____ READING TEXT
Photoshop applies stacked transformations upon the original image. One opetation one command. It simply unapplies the transformation when you undo. So it just keeps the original and latest versions, but I guess it might cache the last few versions just for performance.
Since some operations will be non-reversable and as you say snapshoting the entire image every time would be out of the question then the only other alternative I can see would be a stack of deltas. A delta being the set of masks containing the modified pixels prior to the operation. Of course many operations may be reversable so their deltas could be optimised.
I'm not sure how Adobe Photoshop implements undo, but the Paint node within Apple Shake compositing application is pretty easy to explain:
Each stoke is stored as a series of points, along with some information like stroke-color, brush-size etc.
When you draw a stoke, the changes are made on the current image.
Every x strokes (10 I think) the current image is cached into memory.
When you undo, it redraws the last ~9 stokes on the previous cached image.
There are two problems with this:
When you undo more than 10 times, it has to recalculate the whole image. With thousands of strokes this can cause a several second pause.
With Shake, you save the setup file, containing the stroke information - not the actual pixel values. Then means you have to recalculate the whole image whenever you reopen the Paint node, or render the image (not nearly as big a problem as the undo thing, however).
Well, there is a third problem, that being Shake is horribly buggy and poorly implemented in many areas, the Paint node beign one of them - so I'm not sure how good an implementation this is, but I can't imagine Photoshop being too dissimilar (albeit far better optimised).
The easiest way I've found to solve this problem, though I don't know how Adobe tackles it, is to use a persistent data structure, like so:
You think of an image as a collection of image tiles, say 64x64 pixels each, and they get garbage collected or reference counted (ex: using shared_ptr in C++).
Now when the user makes changes to an image tile, you create a new version while shallow copying the unmodified tiles:
Everything except those dark tiles are shallow copied upon such a change. And when you do it that way, your entire undo system boils down to this:
before user operation:
store current image in undo stack
on undo/redo:
swap image at top of undo stack with current image
And it becomes super easy like that without requiring the entire image to be stored over and over in each undo entry. As a bonus when users copy and paste layers, it barely takes any more memory unless/until they make changes to that pasted layer. It basically provides you an instancing system for images. As yet another bonus, when a user creates a transparent layer that's, say, 2000x2000 pixels but they only paint a little bit of the image, like say just 100x100 pixels, that also barely takes any memory because the empty/transparent tiles don't have to store any pixels, only a couple of null pointers. It also speeds up compositing with such mostly-transparent layers, because you don't have to alpha blend the empty image tiles and can just skip over them. It also speeds up image filters in those cases as well since they can likewise just skip over the empty tiles.
________
____ INFORMATION GIVEN
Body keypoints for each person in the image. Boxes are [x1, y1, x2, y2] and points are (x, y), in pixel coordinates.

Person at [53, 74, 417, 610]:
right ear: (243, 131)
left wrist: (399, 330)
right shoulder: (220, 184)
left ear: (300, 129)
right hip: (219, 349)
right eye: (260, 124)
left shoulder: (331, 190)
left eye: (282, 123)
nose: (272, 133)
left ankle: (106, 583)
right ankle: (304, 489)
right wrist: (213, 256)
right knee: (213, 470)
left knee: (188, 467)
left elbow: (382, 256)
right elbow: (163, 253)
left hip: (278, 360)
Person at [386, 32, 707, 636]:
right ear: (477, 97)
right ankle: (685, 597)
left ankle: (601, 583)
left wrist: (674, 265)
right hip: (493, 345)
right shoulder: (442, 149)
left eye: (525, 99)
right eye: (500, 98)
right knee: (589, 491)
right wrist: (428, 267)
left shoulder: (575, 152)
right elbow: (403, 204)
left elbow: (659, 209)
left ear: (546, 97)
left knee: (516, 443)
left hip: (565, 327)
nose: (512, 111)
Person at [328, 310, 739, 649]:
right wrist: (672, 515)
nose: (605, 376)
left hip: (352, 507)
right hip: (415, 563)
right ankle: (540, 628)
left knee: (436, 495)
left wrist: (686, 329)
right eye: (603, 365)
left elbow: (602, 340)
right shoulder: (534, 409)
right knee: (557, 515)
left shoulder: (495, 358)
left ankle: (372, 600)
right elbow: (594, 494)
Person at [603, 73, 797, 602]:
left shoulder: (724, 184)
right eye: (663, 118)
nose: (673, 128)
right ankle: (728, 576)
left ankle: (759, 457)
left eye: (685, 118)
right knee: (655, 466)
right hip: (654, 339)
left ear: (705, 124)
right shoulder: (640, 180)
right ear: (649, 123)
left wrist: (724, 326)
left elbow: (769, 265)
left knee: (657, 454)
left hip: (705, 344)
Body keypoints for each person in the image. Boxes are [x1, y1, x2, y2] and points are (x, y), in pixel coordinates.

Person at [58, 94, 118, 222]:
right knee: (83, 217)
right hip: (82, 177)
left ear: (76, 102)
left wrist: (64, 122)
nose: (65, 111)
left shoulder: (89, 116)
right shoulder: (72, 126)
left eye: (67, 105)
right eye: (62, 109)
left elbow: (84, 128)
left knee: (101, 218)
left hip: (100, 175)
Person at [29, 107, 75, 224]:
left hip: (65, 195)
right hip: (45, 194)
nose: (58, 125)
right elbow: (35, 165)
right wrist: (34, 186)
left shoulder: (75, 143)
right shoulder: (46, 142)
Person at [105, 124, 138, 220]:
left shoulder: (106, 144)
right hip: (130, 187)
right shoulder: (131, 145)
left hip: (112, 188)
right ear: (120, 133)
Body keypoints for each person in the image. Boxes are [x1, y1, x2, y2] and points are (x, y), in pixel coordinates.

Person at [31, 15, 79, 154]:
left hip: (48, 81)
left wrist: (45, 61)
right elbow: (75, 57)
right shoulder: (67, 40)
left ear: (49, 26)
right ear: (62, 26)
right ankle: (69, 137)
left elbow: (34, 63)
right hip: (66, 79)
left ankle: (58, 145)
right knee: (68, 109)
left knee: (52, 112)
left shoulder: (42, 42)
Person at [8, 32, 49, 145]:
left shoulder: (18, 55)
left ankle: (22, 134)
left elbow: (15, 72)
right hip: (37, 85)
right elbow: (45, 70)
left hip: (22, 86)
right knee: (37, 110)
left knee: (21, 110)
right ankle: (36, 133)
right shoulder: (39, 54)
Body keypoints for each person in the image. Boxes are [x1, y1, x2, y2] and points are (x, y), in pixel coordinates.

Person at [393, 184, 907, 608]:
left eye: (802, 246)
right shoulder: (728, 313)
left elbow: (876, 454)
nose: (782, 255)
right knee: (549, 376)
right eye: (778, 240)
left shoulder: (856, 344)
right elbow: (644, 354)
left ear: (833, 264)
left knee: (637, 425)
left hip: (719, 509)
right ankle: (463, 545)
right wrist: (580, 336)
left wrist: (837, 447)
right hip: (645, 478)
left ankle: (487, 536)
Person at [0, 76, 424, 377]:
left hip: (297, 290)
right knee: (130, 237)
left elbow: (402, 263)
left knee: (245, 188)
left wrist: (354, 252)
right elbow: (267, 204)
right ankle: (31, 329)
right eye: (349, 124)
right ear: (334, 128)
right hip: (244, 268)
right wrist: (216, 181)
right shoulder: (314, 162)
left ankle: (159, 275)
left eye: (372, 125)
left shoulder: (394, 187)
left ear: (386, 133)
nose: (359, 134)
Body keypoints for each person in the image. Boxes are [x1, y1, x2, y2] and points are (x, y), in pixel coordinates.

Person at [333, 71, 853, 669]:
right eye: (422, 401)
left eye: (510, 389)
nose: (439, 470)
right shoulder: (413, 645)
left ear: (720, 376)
________
» ASSIGNED TASK A:
Transcribe the undo discussion word for word, starting with "Since some operations" and going on through "cached into memory.".
» ASSIGNED TASK B:
Answer these questions from the undo discussion:
(i) In the Paint node of Apple Shake, what is each stroke stored as?
(ii) In the persistent data structure approach, what tile size is given as an example?
(iii) What do the empty or transparent tiles store in place of pixels?

» TASK OUTPUT A:
Since some operations will be non-reversable and as you say snapshoting the entire image every time would be out of the question then the only other alternative I can see would be a stack of deltas. A delta being the set of masks containing the modified pixels prior to the operation. Of course many operations may be reversable so their deltas could be optimised.
I'm not sure how Adobe Photoshop implements undo, but the Paint node within Apple Shake compositing application is pretty easy to explain:
Each stoke is stored as a series of points, along with some information like stroke-color, brush-size etc.
When you draw a stoke, the changes are made on the current image.
Every x strokes (10 I think) the current image is cached into memory.

» TASK OUTPUT B:
(i) A series of points, along with information such as stroke color and brush size.
(ii) 64x64 pixels each.
(iii) Only a couple of null pointers.